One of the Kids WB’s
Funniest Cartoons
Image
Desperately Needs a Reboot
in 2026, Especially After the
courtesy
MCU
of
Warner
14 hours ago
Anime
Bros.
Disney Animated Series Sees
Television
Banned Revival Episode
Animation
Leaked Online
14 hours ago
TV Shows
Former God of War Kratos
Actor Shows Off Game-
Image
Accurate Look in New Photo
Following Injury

====

The response must consist of all the data, reproduced without alteration.

Result of this exercise:
One of the Kids WB’s
Funniest Cartoons
Image
Desperately Needs a Reboot
in 2026, Especially After the
courtesy
MCU
of
Warner
14 hours ago
Anime
Bros.
Disney Animated Series Sees
Television
Banned Revival Episode
Animation
Leaked Online
14 hours ago
TV Shows
Former God of War Kratos
Actor Shows Off Game-
Image
Accurate Look in New Photo
Following Injury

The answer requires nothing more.